Your answer must consist of exactly the lines below, starting with the line with "M1322,166L1329,183L1312,185L1306,168Z" and going on through the line with "M1950,1L2377,167L2386,186L2441,220", and nothing else.

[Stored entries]
________

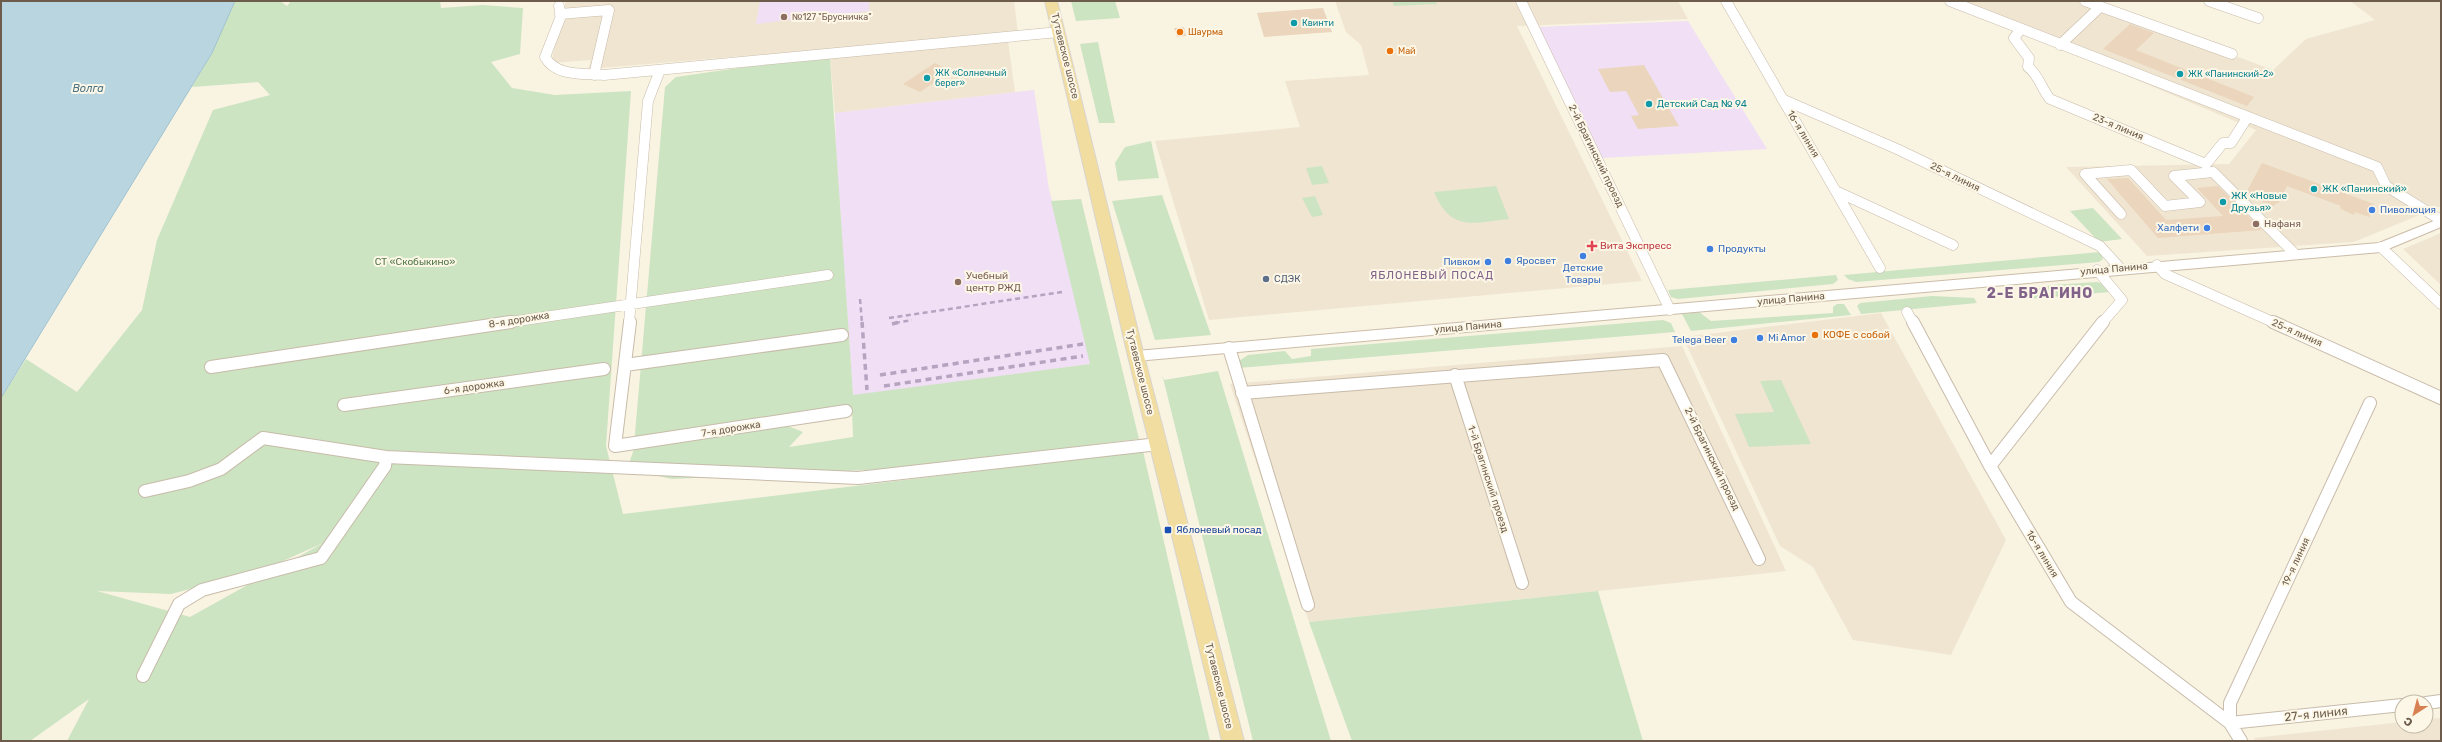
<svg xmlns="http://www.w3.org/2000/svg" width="2442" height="742" font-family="Rubik,sans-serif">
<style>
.residential{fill:#f0e5d1}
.education{fill:#f0dff5}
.green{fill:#cce4c2;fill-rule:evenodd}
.water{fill:#b9d5e0;stroke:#a0c3d0}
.building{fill:#ebd5bc}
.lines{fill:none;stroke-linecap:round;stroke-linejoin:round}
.street-far1-casing{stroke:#c8bbaa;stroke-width:11}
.street-casing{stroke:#c8bbaa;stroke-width:14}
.secondary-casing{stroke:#cbbca8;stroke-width:2}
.primary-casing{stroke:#d9d5d0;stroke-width:2}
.street-far1{stroke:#fff;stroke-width:10}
.street{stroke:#fff;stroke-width:12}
.secondary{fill:#fff;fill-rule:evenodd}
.primary{fill:#f1dda0;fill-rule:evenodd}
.rail-far1{stroke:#b6a3c0;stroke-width:2.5;stroke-dasharray:5 3.5;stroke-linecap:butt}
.rail{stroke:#b6a3c0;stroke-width:3.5;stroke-dasharray:6 4.5;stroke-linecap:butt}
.education-dot{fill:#8d6e63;stroke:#fdf7e7;stroke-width:1.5}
.culture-dot{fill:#0f9aa8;stroke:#fdf7e7;stroke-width:1.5}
.food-dot{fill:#e8710a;stroke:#fdf7e7;stroke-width:1.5}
.shop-dot{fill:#3f7fe0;stroke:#fdf7e7;stroke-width:1.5}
.health-dot{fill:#e0444e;stroke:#fdf7e7;stroke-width:1.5}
.service-dot{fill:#5c6f8a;stroke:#fdf7e7;stroke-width:1.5}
.transit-dot{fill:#1a4fb4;stroke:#fdf7e7;stroke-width:1.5}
.labels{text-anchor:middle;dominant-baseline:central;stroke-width:4;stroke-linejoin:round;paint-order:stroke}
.far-education-label{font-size:9px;fill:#785e54;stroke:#fdf7e7;text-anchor:start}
.far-culture-label{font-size:9px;fill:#0d838f;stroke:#fdf7e7;text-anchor:start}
.far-food-label{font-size:9px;fill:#c56008;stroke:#fdf7e7;text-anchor:start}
.street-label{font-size:10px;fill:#6d5c4b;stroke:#fdf7e7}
.culture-label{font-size:10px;fill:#0d838f;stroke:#fdf7e7;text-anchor:start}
.shop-label{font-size:10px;fill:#366cbe;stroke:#fdf7e7;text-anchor:start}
.education-label{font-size:10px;fill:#785e54;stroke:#fdf7e7;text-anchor:start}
.health-label{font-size:10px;fill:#be3a42;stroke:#fdf7e7;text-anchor:start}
.park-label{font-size:10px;fill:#507848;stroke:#fdf7e7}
.service-label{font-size:10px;fill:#4e5e75;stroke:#fdf7e7;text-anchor:start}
.food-label{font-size:10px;fill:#c56008;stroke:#fdf7e7;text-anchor:start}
.transit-label{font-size:10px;fill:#164399;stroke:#fdf7e7;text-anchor:start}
.water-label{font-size:11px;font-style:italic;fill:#4c7485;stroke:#fdf7e7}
.neighbourhood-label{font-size:11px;letter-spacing:1px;fill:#82638a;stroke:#fdf7e7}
.near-street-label{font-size:12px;fill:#6d5c4b;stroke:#fdf7e7}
.district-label{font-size:14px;font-weight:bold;letter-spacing:1px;fill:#82638a;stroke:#fdf7e7}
</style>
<rect width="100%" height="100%" fill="#f9f3e2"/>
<!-- residential -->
<path class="residential" d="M566,1H1014L1018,33L588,69L591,60L551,63Z
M1335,1H1678L1688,19L1517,26L1642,281L1209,320L1155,141L1300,127L1285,81L1369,75L1361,45L1346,32Z
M1942,1H2089L2273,70L2306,39L2375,20L2350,1H2441V206L2354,242L2147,256L2066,167L2229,164L2256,130L2015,29Z
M1008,41L1015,92L835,113L830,58Z
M2441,233V285L2403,249Z
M1881,313L2006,540L1951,655L1853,640L1813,567L1780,546L1683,337Z
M1682,346L1786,571L1309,622L1230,384Z
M2441,718V741H2256L2254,738L2402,722V726H2426V719Z"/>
<!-- education -->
<path class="education" d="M760,1H869V11L756,24Z
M1688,21L1767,149L1602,158L1538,27Z
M1034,90L1049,189L1091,364L853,396L836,152L835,113Z"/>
<!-- green -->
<path class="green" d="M235,1H280L287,6L291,1H440L441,8L483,5L523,8L520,54L491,62L512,88L555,95L631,91L606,446L623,514L1143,451L1210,741H67L89,699L30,741H1V398L26,359L77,392L142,310L157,240L213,110L270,95L258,82L192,87L212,53ZM323,543L190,617L97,591L171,594L263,570Z
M1071,1H1115L1120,18L1076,21Z
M1392,1H1436L1437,4L1394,6Z
M1098,42L1115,123H1099L1080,44Z
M830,58L853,395L1090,364L1051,201L1081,199L1139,439L887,469L672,479L627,469L634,449L788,426L803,432L789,447L853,437L852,410L634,445L665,87L676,77L759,65Z
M1151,141L1159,178L1118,181L1115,163L1125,147Z
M1322,166L1329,183L1312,185L1306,168Z
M1496,186L1509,219C1472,223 1451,232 1434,192Z
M1162,195L1211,335L1155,340L1112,201Z
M1315,196L1323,215L1312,217L1302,198Z
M2093,208L2122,239L2099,242L2070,211Z
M2100,252L2103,259L2099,262L1856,282L1848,279L1844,275Z
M1836,275L1838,280L1833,284L1678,299L1671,297L1668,290Z
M2097,282L2103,284L2110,292L2029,299L2024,292L2052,285Z
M1932,296L1974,298L1977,303L1861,314L1857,306L1860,303Z
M1837,304H1844L1851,315L1691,331L1682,314L1699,312L1711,321L1833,313V307Z
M1663,320L1671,323L1675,332L1238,368L1236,363L1248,355L1285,351L1292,359L1311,356V349Z
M1218,371L1331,741H1253L1162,374L1164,380Z
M1781,380L1811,444L1749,447L1735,414L1774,412L1760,381Z
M1598,591L1643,741H1352L1309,622Z"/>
<!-- water -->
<path class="water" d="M1,1H235L212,53L1,398Z"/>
<!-- building -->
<path class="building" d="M1323,8L1332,32L1264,37L1257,13Z
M2130,24L2154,33L2136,50L2254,97L2247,106L2103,49Z
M1184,27L1186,36L1177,37L1174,28Z
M935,63L951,71L920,92L903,84Z
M1644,65L1679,126L1638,129L1631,116L1639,115L1626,91L1610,92L1598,69Z
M2262,163L2374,204L2369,217L2355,212L2354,215L2345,211L2340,208L2341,206L2287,186L2278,204L2276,203L2274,206L2245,195Z
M2128,178L2166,220L2223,216L2197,188L2218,186L2262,230L2158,238L2107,179Z"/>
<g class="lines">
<!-- street-far1 casing -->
<g class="street-far1-casing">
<path id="street-far1" d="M1521,1L1670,310
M1726,1L1880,268
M1950,1L2377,167L2386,186L2441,220
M2085,1L2232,54
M2209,1L2258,18
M559,6L561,16L545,57C556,77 583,73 604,75L1059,32
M560,14L609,10L594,75
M2021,29L2014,38L2029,58L2028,67C2039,75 2041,88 2050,99L2206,164L2223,143H2231L2247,118
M2060,45L2100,7
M1782,99L1897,149L2100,246L2120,268
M1838,192L1953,245
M2121,214L2085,174L2131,170L2165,206L2200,202L2174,176L2213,172L2295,254
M2381,247L2441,304
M2157,265L2165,274L2275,323
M2097,270L2122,300L2102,323
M1907,312L1913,323
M504,323L828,275
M629,323L648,101L660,70"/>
</g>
<!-- street casing -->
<g class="street-casing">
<path id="street" d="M630,322L615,446L846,411
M1913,322L1990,466L2071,602L2230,723L2241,741
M2273,322L2441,398
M1229,348L1308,605
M625,365L842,335
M211,367L511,322
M1455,375L1522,583
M1242,393L1663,360L1759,559
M344,405L604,369
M1990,466L2103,322
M145,491L189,481L221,469L263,438L386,457L858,478L1158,444
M143,676L179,604L202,590L321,558L385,466L386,457
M2426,703L2441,701
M2230,723V703L2370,403
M2230,723L2402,705"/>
</g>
<!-- secondary casing -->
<g class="secondary-casing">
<path id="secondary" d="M2441,218V227L2381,252L1136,361L1131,360L1129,356L1131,352L1136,351L2379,243Z"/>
</g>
<!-- primary casing -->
<g class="primary-casing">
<path id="primary" d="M1045,1H1057L1144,356L1244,741H1222L1128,356Z"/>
</g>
<!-- street-far1 -->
<use href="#street-far1" class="street-far1"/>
<!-- street -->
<use href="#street" class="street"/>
<!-- secondary -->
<use href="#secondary" class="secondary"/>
<!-- primary -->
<use href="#primary" class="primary"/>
<!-- rail-far1 -->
<path class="rail-far1" d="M860,299L862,323
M889,318L1062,292
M895,323L912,320"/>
<!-- rail -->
<path class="rail" d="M862,322L867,390
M892,324L900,322
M880,375L1083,344
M884,386L1083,356"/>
</g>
<!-- markers -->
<g class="education-dot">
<circle cx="784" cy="17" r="4"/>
<circle cx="2256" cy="224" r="4"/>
<circle cx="958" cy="282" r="4"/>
</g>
<g class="culture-dot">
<circle cx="1294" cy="23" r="4"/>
<circle cx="2180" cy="74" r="4"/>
<circle cx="927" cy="78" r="4"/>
<circle cx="1649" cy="104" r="4"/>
<circle cx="2314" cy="189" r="4"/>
<circle cx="2223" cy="202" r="4"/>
</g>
<g class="food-dot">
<circle cx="1180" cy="32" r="4"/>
<circle cx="1390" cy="51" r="4"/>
<circle cx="1815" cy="335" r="4"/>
</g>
<g class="shop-dot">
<circle cx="2372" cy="210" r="4"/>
<circle cx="2207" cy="228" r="4"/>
<circle cx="1710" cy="249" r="4"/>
<circle cx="1583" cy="256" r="4"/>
<circle cx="1508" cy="261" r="4"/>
<circle cx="1488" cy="262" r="4"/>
<circle cx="1760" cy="338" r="4"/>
<circle cx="1734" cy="340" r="4"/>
</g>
<path class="health-dot" d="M1590 240h4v4h4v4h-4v4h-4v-4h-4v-4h4z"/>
<circle class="service-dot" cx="1266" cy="279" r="4"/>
<rect class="transit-dot" x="1164" y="526" width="8" height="8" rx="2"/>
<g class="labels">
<!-- far-education labels -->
<g class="far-education-label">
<text x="792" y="17">№127 "Брусничка"</text>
</g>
<!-- far-culture labels -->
<g class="far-culture-label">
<text x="1302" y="23">Квинти</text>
<text x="935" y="73">ЖК «Солнечный<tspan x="935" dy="10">берег»</tspan></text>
<text x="2188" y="74">ЖК «Панинский-2»</text>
</g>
<!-- far-food labels -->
<g class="far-food-label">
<text x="1188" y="32">Шаурма</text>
<text x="1398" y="51">Май</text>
</g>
<!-- street labels -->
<g class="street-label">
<text transform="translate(1065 56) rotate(76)">Тутаевское шоссе</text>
<text transform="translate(2118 127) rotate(23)">23-я линия</text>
<text transform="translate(1803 134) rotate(59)">16-я линия</text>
<text transform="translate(1596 156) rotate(64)">2-й Брагинский проезд</text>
<text transform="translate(1955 177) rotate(26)">25-я линия</text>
<text transform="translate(2114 269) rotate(-5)">улица Панина</text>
<text transform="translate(1791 299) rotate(-5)">улица Панина</text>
<text transform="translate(519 320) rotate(-9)">8-я дорожка</text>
<text transform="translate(1468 327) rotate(-5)">улица Панина</text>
<text transform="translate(2297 333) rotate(24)">25-я линия</text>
<text transform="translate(1140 372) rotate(76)">Тутаевское шоссе</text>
<text transform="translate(474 387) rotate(-8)">6-я дорожка</text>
<text transform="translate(731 429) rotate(-9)">7-я дорожка</text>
<text transform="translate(1712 459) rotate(64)">2-й Брагинский проезд</text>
<text transform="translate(1488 479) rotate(72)">1-й Брагинский проезд</text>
<text transform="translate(2042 554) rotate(59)">16-я линия</text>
<text transform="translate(2296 562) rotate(-65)">19-я линия</text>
<text transform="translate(1219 686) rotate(76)">Тутаевское шоссе</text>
</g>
<!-- culture labels -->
<g class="culture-label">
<text x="1657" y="104">Детский Сад № 94</text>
<text x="2322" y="189">ЖК «Панинский»</text>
<text x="2231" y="196">ЖК «Новые<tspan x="2231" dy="12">Друзья»</tspan></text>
</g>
<!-- shop labels -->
<g class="shop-label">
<text x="2380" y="210">Пиволюция</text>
<text x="2199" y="228" text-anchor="end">Халфети</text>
<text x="1718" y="249">Продукты</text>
<text x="1516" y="261">Яросвет</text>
<text x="1480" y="262" text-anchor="end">Пивком</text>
<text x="1583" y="268" text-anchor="middle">Детские<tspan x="1583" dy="12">Товары</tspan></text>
<text x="1768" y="338">Mi Amor</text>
<text x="1726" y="340" text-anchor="end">Telega Beer</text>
</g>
<!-- education labels -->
<g class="education-label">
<text x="2264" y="224">Нафаня</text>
<text x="966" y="276">Учебный<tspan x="966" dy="12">центр РЖД</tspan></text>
</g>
<!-- health labels -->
<g class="health-label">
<text x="1600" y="246">Вита Экспресс</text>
</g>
<!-- park labels -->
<g class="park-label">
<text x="415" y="262">СТ «Скобыкино»</text>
</g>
<!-- service labels -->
<g class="service-label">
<text x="1274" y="279">СДЭК</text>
</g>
<!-- food labels -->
<g class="food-label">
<text x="1823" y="335">КОФЕ с собой</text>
</g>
<!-- transit labels -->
<g class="transit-label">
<text x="1176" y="530">Яблоневый посад</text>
</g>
<!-- water labels -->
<g class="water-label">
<text x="88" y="88">Волга</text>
</g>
<!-- neighbourhood labels -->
<g class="neighbourhood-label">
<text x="1432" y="275">ЯБЛОНЕВЫЙ ПОСАД</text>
</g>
<!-- near-street labels -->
<g class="near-street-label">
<text transform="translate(2316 714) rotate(-6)">27-я линия</text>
</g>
<!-- district labels -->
<g class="district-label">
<text x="2040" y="293">2-Е БРАГИНО</text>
</g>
</g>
<!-- border -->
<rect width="2442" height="742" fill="none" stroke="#6d5c4b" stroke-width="4"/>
<!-- north arrow -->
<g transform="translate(2414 714) rotate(216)"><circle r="19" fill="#fdf7e7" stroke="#c3b9a9"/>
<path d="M0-3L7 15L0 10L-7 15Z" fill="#d78153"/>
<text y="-6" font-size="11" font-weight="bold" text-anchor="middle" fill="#6d5c4b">С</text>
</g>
</svg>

________

:: WRITTEN ANSWER ::
M1322,166L1329,183L1312,185L1306,168Z
M1496,186L1509,219C1472,223 1451,232 1434,192Z
M1162,195L1211,335L1155,340L1112,201Z
M1315,196L1323,215L1312,217L1302,198Z
M2093,208L2122,239L2099,242L2070,211Z
M2100,252L2103,259L2099,262L1856,282L1848,279L1844,275Z
M1836,275L1838,280L1833,284L1678,299L1671,297L1668,290Z
M2097,282L2103,284L2110,292L2029,299L2024,292L2052,285Z
M1932,296L1974,298L1977,303L1861,314L1857,306L1860,303Z
M1837,304H1844L1851,315L1691,331L1682,314L1699,312L1711,321L1833,313V307Z
M1663,320L1671,323L1675,332L1238,368L1236,363L1248,355L1285,351L1292,359L1311,356V349Z
M1218,371L1331,741H1253L1162,374L1164,380Z
M1781,380L1811,444L1749,447L1735,414L1774,412L1760,381Z
M1598,591L1643,741H1352L1309,622Z"/>
<!-- water -->
<path class="water" d="M1,1H235L212,53L1,398Z"/>
<!-- building -->
<path class="building" d="M1323,8L1332,32L1264,37L1257,13Z
M2130,24L2154,33L2136,50L2254,97L2247,106L2103,49Z
M1184,27L1186,36L1177,37L1174,28Z
M935,63L951,71L920,92L903,84Z
M1644,65L1679,126L1638,129L1631,116L1639,115L1626,91L1610,92L1598,69Z
M2262,163L2374,204L2369,217L2355,212L2354,215L2345,211L2340,208L2341,206L2287,186L2278,204L2276,203L2274,206L2245,195Z
M2128,178L2166,220L2223,216L2197,188L2218,186L2262,230L2158,238L2107,179Z"/>
<g class="lines">
<!-- street-far1 casing -->
<g class="street-far1-casing">
<path id="street-far1" d="M1521,1L1670,310
M1726,1L1880,268
M1950,1L2377,167L2386,186L2441,220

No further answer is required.